Information
- Established: 1924
- Closed: 1948

= Yerevan Azerbaijan Pedagogical School =

Yerevan Azerbaijan Pedagogical School or Yerevan Azerbaijan Pedagogical Technical College (İrəvan Azərbaycan Pedaqoji Məktəbi; İrəvan Azərbaycan Pedaqoji Texnikumu, 1924 — 1948) was the technical school that operated in the Armenian SSR; A boarding school that prepares teachers for Azerbaijani schools in Armenia.

== About ==
Yerevan Azerbaijan Pedagogical Technical College was established in Yerevan in 1924. In 1930–1935, 102 students and teachers of the technical school were subjected to repression in the names of "bey", "khan", "landlord", "golchomag", "kulak".

Since 1936, the college had been named Yerevan Azerbaijan Pedagogical School.
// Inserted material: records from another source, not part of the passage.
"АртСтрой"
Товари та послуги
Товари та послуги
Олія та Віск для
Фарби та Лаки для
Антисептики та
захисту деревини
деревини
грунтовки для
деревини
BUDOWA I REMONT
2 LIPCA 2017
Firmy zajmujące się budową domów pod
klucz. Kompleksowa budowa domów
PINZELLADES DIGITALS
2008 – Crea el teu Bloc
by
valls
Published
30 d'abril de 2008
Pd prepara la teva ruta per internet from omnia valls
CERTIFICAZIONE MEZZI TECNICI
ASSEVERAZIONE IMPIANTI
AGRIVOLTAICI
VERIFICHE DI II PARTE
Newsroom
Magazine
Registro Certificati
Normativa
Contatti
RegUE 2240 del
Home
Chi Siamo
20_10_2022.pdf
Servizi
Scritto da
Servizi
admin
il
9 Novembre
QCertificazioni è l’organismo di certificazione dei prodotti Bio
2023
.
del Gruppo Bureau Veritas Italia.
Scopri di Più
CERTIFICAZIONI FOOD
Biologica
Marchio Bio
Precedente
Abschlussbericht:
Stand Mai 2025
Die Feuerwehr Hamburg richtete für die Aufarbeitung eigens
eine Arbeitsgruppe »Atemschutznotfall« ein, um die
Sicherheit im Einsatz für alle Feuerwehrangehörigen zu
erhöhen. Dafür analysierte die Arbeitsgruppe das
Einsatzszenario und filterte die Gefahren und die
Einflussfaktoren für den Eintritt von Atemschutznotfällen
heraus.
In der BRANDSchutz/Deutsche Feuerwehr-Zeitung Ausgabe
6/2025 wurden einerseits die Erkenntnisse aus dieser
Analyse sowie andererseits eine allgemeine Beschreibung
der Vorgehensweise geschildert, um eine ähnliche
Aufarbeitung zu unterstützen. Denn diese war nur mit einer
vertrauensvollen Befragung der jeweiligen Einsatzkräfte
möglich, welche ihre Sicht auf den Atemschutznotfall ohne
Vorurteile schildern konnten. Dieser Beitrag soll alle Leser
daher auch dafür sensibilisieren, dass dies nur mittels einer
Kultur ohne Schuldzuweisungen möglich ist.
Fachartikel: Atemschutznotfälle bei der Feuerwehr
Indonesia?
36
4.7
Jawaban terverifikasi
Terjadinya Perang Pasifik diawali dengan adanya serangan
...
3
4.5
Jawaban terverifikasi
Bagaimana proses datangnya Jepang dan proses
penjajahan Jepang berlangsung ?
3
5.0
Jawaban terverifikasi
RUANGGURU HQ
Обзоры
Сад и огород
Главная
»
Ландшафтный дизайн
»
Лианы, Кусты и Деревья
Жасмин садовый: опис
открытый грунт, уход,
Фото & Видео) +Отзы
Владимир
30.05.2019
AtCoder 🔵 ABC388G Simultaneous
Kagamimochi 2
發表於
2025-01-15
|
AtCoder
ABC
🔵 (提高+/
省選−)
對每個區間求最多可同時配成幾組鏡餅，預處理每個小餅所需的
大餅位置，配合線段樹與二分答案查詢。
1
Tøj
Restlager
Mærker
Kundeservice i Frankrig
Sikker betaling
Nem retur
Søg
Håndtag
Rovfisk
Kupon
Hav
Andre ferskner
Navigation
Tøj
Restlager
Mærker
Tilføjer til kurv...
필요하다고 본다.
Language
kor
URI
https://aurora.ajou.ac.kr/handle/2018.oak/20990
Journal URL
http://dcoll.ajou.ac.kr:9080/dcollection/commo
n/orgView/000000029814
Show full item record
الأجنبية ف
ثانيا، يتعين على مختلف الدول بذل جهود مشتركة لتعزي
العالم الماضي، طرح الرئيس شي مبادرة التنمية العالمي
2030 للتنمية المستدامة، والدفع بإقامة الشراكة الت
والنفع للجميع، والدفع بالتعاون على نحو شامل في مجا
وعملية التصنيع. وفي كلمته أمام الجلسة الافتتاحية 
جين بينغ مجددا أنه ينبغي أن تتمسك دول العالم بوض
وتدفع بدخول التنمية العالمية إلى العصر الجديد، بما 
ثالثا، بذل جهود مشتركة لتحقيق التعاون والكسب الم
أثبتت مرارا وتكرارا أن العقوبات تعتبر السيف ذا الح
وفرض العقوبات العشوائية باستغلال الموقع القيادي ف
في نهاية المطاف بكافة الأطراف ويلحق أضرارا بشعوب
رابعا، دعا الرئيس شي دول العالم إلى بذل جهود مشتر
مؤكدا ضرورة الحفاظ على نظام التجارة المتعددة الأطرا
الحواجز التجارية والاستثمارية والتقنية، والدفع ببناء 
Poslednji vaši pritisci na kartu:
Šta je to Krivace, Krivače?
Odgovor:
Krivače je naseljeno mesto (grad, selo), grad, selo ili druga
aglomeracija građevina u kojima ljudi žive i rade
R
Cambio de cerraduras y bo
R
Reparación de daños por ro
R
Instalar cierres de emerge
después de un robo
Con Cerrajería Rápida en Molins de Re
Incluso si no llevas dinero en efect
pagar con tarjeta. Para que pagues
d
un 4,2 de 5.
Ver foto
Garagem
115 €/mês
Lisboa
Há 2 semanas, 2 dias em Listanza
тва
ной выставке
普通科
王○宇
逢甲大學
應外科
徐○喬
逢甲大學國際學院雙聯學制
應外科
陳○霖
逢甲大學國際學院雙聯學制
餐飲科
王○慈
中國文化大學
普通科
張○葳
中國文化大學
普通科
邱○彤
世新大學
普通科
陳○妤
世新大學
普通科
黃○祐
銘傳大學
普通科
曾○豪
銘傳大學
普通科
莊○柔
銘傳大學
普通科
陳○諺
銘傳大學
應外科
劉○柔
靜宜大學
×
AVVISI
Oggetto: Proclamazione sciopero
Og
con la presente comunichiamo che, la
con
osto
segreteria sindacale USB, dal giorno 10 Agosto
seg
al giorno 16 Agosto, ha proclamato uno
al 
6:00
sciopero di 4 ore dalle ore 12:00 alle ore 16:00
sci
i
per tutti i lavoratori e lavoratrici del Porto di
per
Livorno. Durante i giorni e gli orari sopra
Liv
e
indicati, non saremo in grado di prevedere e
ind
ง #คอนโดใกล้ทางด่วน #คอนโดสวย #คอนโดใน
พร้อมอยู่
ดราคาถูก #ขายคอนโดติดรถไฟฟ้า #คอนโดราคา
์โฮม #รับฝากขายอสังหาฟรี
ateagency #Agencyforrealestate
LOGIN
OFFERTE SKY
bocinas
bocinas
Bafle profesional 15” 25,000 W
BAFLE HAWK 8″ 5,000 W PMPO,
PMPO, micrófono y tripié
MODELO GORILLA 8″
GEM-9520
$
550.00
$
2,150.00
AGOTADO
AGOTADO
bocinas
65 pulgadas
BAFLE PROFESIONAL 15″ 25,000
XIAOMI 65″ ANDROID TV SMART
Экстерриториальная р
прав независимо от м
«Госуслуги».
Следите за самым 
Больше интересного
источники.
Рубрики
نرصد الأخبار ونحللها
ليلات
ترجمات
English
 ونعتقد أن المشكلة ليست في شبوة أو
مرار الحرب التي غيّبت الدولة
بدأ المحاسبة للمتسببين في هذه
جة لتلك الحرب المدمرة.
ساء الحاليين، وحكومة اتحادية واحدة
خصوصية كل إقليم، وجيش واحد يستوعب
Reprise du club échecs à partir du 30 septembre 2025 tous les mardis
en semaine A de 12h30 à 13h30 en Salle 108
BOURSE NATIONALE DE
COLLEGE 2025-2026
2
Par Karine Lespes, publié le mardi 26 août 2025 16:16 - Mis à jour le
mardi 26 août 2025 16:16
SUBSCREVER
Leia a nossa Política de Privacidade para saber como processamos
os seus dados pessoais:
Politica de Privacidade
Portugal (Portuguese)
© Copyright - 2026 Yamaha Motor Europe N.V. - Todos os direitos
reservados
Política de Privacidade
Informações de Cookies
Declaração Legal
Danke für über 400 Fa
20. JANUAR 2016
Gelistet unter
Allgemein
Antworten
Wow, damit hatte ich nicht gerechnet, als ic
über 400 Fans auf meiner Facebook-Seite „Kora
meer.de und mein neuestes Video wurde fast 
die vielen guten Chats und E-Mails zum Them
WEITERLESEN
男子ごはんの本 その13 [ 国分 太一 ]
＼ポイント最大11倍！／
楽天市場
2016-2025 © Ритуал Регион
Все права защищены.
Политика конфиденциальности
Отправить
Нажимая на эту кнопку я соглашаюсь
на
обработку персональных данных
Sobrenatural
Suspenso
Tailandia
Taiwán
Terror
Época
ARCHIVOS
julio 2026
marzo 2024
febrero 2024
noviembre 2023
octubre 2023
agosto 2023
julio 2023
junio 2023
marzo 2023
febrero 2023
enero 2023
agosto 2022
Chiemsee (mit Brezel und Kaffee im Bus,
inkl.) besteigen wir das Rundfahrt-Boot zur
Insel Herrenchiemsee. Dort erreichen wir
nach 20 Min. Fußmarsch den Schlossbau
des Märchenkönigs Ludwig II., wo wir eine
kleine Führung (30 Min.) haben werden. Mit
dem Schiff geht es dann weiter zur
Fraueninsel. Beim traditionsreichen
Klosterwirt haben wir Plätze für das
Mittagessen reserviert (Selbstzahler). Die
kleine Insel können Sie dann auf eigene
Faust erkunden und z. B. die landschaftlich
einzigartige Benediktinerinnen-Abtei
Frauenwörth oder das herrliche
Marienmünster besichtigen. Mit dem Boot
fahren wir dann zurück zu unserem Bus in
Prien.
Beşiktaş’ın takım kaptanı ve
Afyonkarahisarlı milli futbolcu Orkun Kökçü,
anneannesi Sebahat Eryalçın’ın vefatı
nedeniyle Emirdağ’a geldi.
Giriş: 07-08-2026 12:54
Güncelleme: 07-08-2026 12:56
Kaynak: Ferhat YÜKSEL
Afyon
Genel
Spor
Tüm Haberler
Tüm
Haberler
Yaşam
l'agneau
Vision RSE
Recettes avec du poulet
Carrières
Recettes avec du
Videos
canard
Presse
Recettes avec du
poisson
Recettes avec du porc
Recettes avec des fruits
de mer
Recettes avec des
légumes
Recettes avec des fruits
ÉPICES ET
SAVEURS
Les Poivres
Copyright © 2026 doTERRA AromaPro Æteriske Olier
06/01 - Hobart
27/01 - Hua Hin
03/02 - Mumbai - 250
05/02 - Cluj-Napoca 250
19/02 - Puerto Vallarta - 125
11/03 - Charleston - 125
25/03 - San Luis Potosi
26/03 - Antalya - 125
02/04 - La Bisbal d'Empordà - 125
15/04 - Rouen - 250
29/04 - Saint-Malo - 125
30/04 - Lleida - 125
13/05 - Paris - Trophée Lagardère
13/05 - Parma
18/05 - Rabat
More than 100,000 Azerbaijanis were deported from Armenia by the decisions of the Council of Ministers of the Soviet Union dated December 23, 1947 and March 10, 1948. In 1948, along with the resettlement of the Azerbaijani population, the Yerevan Azerbaijani Pedagogical School and the Azerbaijani branch of the Yerevan State Pedagogical Institute were also deported. The Yerevan Azerbaijan Pedagogical School was transferred to the Khanlar District of Azerbaijan, and the Azerbaijani branch of the Yerevan State Pedagogical Institute was transferred to the city of Baku, to the relevant faculties of the current Azerbaijan State Pedagogical University.